**SUPPLIED DATA**
________________________________________

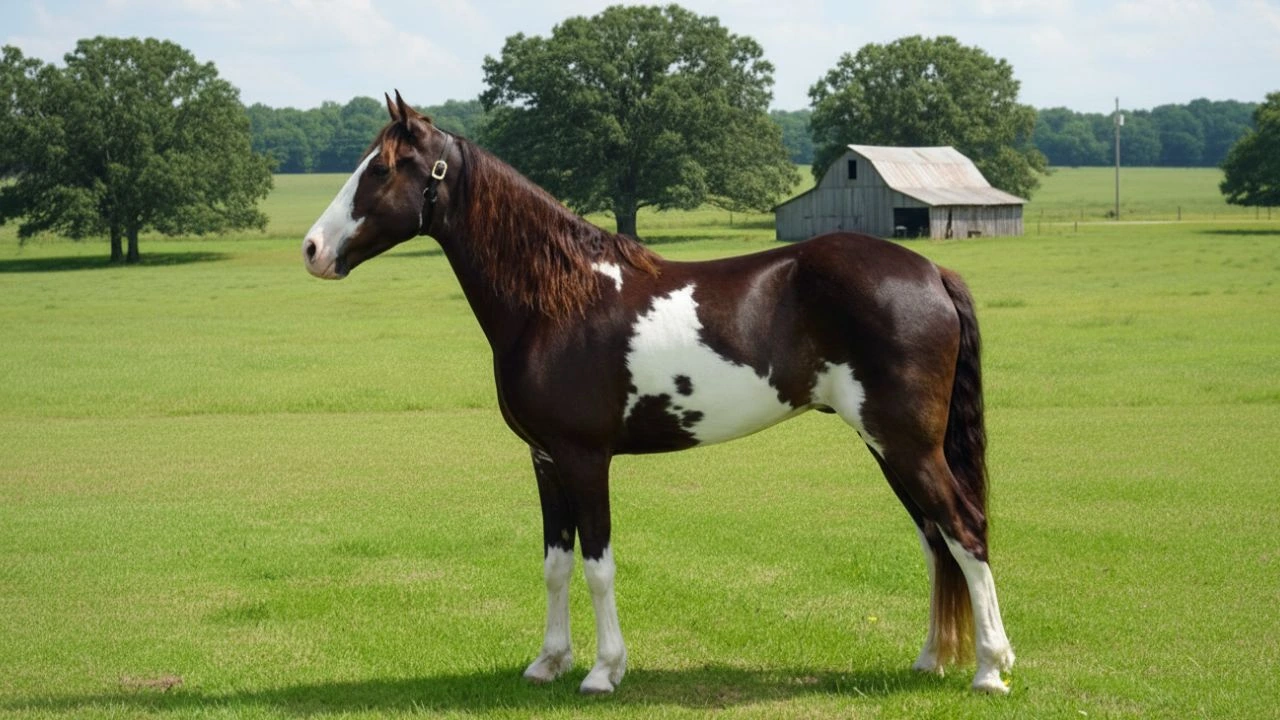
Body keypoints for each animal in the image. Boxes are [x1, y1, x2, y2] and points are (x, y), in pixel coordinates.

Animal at [302, 92, 1015, 695]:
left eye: (381, 169)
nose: (311, 249)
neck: (557, 300)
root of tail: (931, 270)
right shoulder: (545, 461)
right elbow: (556, 564)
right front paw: (548, 662)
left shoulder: (585, 459)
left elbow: (598, 565)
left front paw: (603, 671)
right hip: (889, 446)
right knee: (936, 540)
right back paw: (931, 659)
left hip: (906, 445)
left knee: (965, 530)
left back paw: (989, 669)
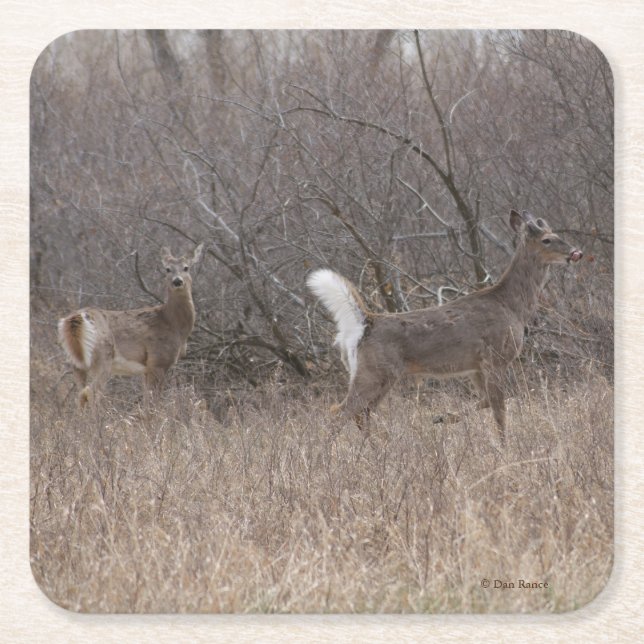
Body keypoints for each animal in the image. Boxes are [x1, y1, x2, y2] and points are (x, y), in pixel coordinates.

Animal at [58, 243, 204, 408]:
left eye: (186, 267)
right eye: (167, 269)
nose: (177, 281)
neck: (173, 323)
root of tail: (74, 319)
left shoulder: (147, 369)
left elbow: (147, 400)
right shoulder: (158, 361)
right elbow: (154, 402)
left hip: (76, 363)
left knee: (80, 394)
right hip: (103, 357)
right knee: (91, 393)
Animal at [307, 209, 583, 445]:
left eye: (556, 234)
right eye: (547, 240)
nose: (575, 253)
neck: (512, 306)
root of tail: (364, 322)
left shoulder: (475, 366)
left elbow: (485, 401)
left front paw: (442, 417)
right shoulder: (495, 357)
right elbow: (499, 410)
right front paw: (505, 447)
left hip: (379, 375)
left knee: (361, 413)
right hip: (374, 372)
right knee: (340, 411)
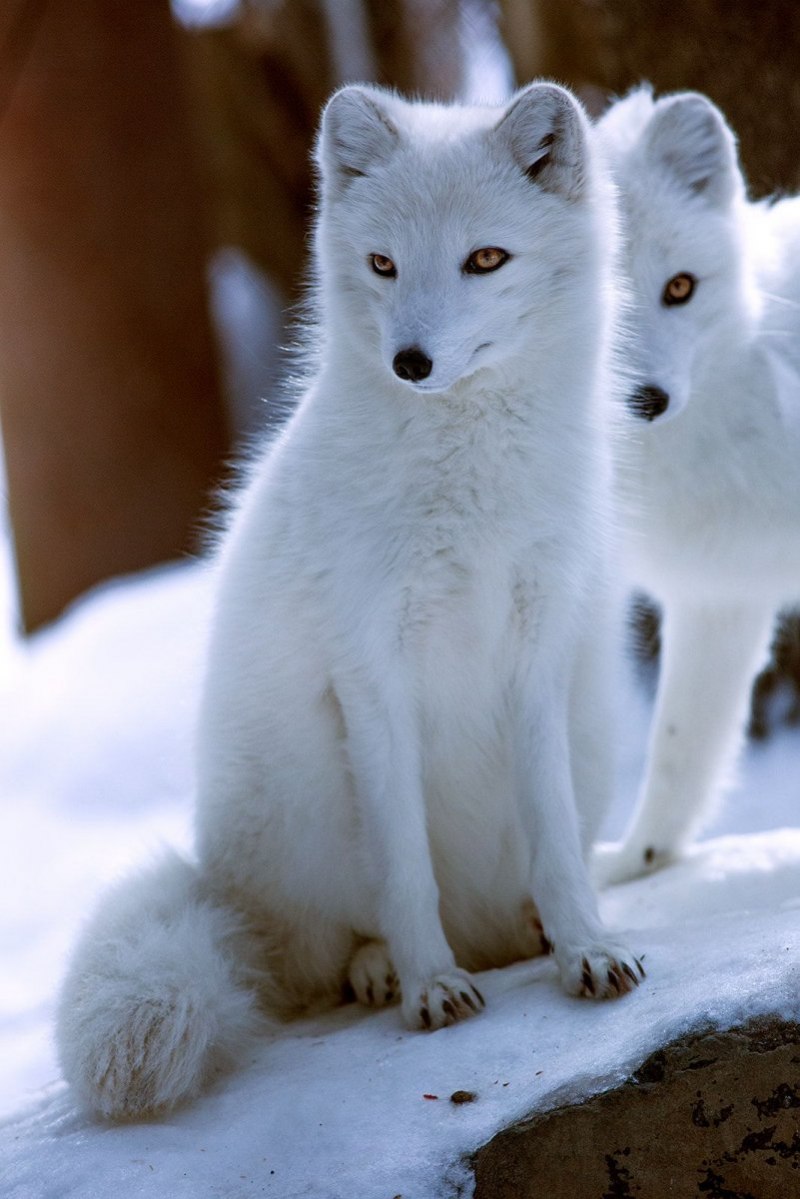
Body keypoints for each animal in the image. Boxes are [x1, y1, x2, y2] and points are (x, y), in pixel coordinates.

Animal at [56, 79, 642, 1117]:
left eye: (485, 258)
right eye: (382, 264)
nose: (410, 360)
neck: (466, 482)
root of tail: (214, 884)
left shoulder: (536, 655)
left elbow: (558, 843)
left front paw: (585, 947)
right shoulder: (371, 671)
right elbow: (405, 866)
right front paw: (427, 985)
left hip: (593, 733)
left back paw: (526, 931)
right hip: (304, 804)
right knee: (318, 960)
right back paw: (381, 968)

________________________________________

**INSTRUCTIONS FOR THE TASK**
Check each line of the entries for the word "shoulder", then state the count alone.

**SOLUTION TO THE EXERCISE**
8